Le présent amendement vise à compléter les dispositions relatives aux habilitations au secret de la défense nationale en intégrant explicitement la nécessité d’adapter les délais et modalités d’instruction en situation de crise.
Dans un contexte marqué par l’intensification des menaces et la nécessité d’une réactivité accrue, la capacité de l’État à mobiliser rapidement l’ensemble des compétences de la base industrielle et technologique de défense constitue un enjeu majeur. Cette exigence concerne tant les personnels des armées et des administrations que ceux des entreprises intervenant dans les chaînes industrielles et opérationnelles de défense.

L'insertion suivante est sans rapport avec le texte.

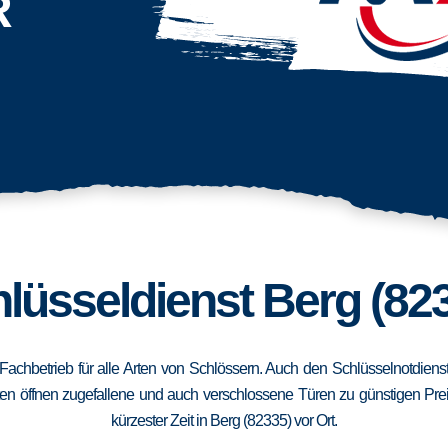
R
lüsseldienst Berg (82
n Fachbetrieb für alle Arten von Schlössern. Auch den Schlüsselnotdien
en öffnen zugefallene und auch verschlossene Türen zu günstigen Preise
kürzester Zeit in Berg (82335) vor Ort.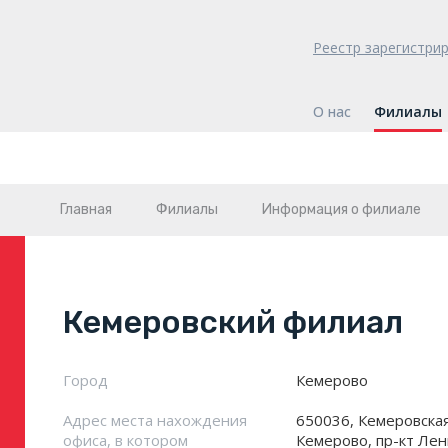
Реестр зарегистри
О нас
Филиалы
Главная
Филиалы
Информация о филиале
Кемеровский филиал
Город
Кемерово
Адрес места нахождения
650036, Кемеровская 
офиса, в котором
Кемерово, пр-кт Лени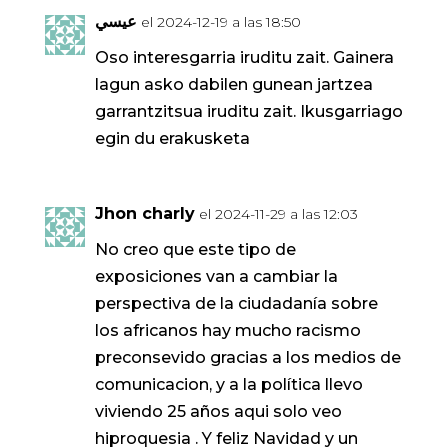
عيسي
el 2024-12-19 a las 18:50
Oso interesgarria iruditu zait. Gainera
lagun asko dabilen gunean jartzea
garrantzitsua iruditu zait. Ikusgarriago
egin du erakusketa
Jhon charly
el 2024-11-29 a las 12:03
No creo que este tipo de
exposiciones van a cambiar la
perspectiva de la ciudadanía sobre
los africanos hay mucho racismo
preconsevido gracias a los medios de
comunicacion, y a la política llevo
viviendo 25 años aqui solo veo
hiproquesia . Y feliz Navidad y un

Or, les procédures d’habilitation, indispensables à la protection du secret de la défense nationale, peuvent dans certains cas se révéler difficilement compatibles avec les contraintes de délai imposées par certaines situations d’urgence. Il en résulte un risque de ralentissement des capacités d’action, voire de rupture dans la continuité de certaines fonctions critiques.
Il ne s’agit évidemment pas de remettre en cause le niveau d’exigences de sécurité attachées à l’accès aux informations classifiées mais de permettre une adaptation encadrée des procédures, et de concilier exigence de sécurité et efficacité opérationnelle, dans un environnement stratégique caractérisé par l’urgence et la complexité des menaces.
Cet amendement contribue ainsi à renforcer la continuité et la réactivité de l’action de l’État en situation de crise, en adaptant les procédures d’habilitation aux exigences opérationnelles.